Tuesday, 12 July 2022

Burda sun dress April 108/4/ 2022 and matching quilted cotton jacket, 120/2/2021




Not the most flattering photo in Italy by my husband, showing I should wear the dress lower on the waist, but otherwise it turned out well. I think the placement of the casings as marked doesn't take my short waist into consideration. Lesson learned.
Also I used a very soft fabric which delivers a less crisp effect than the cotton used by Burda which gives a nicer result with the pleats around the neck, but the dress was almost weightless to wear in the midday Italian heat. 

I'm especially proud that the dress and its matching jacket were both squeezed out of 3 metres of double gauze cotton purchased for practically nothing from Coupons de St. Pierre online. 
One of the dirty fixes as I ran out of fabric was to use elastic for the interior of the two dress ties that finish at both hips and only use the main fabric for the ties outside the casings.
 
I made two alterations to the jacket—I added pockets using bits of the IKEA cotton that I dyed pink years ago for a T&T Burda shirt pattern and second, I lengthened the sleeves to eliminate the knit wristbands. I just dislike knit wristbands or any bomber jacket references.

The patchwork lining for the jacket will look familiar to anyone following this blog. Some of the pink silk came from the wedding kimono I sewed some years ago, other remnants were from the slew of three pink dresses I made last year.
 I tried using a binding foot to make the finishing job easier, but the quilting padding got stuck and I wasn't willing to hot-press the seam margins flat, so in the end, only hand finishing the second edge of the binding gave me the quality finish I wanted.
I covered three large snaps with the pink gauze fabric but the fabric is just too thick for the snaps to 'take.' I may come back to this if I'm convinced the jacket needs closures but on a summer evening, I can do without.

 

Tuesday, 5 July 2022

My thoughts on Fibre Mood, with a debut dress "Harmony," Book 14 2021...not entirely a success but instructive

 


I've been eyeing the Fibre Mood fan club here in Europe for some time. They use a lot of linen and broderie anglaise and give off an artistic, somewhat bohemian vibe, drawing on loose, blousey artistic silhouettes evoking lofts in Amsterdam, country walks in Provence, and Paris galleries.

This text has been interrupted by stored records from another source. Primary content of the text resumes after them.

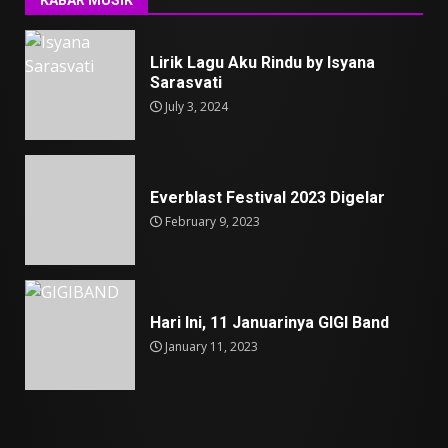
Lirik Lagu Aku Rindu by Isyana
Sarasvati
July 3, 2024
Everblast Festival 2023 Digelar
February 9, 2023
Hari Ini, 11 Januarinya GIGI Band
January 11, 2023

You couldn't imagine anything farther from the fitted Dior New Look or tailored Chanel bourgeoise lady look or the classic Ralph Lauren Hamptons look or the Armani Milanese suited executive or the New York activewear mood if you tried.

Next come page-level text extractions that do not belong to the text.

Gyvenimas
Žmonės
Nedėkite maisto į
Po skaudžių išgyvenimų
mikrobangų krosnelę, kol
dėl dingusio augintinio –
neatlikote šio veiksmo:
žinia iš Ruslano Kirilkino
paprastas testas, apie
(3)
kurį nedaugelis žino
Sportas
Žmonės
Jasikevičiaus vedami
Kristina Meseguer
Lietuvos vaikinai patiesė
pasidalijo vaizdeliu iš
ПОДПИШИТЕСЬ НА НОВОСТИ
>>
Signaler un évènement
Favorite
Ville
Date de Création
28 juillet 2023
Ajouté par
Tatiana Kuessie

The Harmony blouse might have been the wrong choice for a woman of my age--the nautical look was meant for four-year-old English princes and Shirley Temple. To offset the Lord Fauntleroy effect, I should have stuck with the Fibre Mood fabrication for women over 50--plain linen or lightweight denim.



But no, I saw a quilting cotton online for pennies with a tiny anchor motif on a navy background and thought, why not? I used a discarded pillowcase for the white trim and red buttons on the fiddly neck closure on one side. The result was a cool, light dress for early buffet breakfasts at an Italian hotel over the last few blistering hot weeks, (photo above in Liguria) But the dress looks too twee for Geneva city wear and too seaside for Swiss mountain wear.

My first take on using a Fibre Mood pattern? I was less than thrilled with their diagrams' very fine lines, fiddly unfamiliar colored notation system, but most of all, with the disappointment of having no written instructions inside the magazine's printed manual. I had to keep checking and rechecking explanations for the complicated construction of the bodice framing trim insertion on my computer. (That is not a proper sailor collar you see, but an inserted trim.) I was raised on the bold, black and white diagrams of the Big 4 patterns and when I buy a pattern, I expect the instructions to be included. I think Fibre Mood do it online so they can offer multiple languages beyond Vogue's English and French.

Fibre Mood also advises a 10 cm seam allowance to be added, but again, I'm used to adding 1.5 cm to everything. What with the computer here, the big book there, and still not understanding how I was supposed to turn those corners, flipping here and there, it was a muddle. I also found the construction of the neck placket hard to read for the same reason of unfamiliarity with their system.

I suspect this is a problem of simply not being used to such a different style of colored graphics and the need for a computer. Their styling is growing on me and their latest magazine is very tempting. As the French say, I may 'crack' again.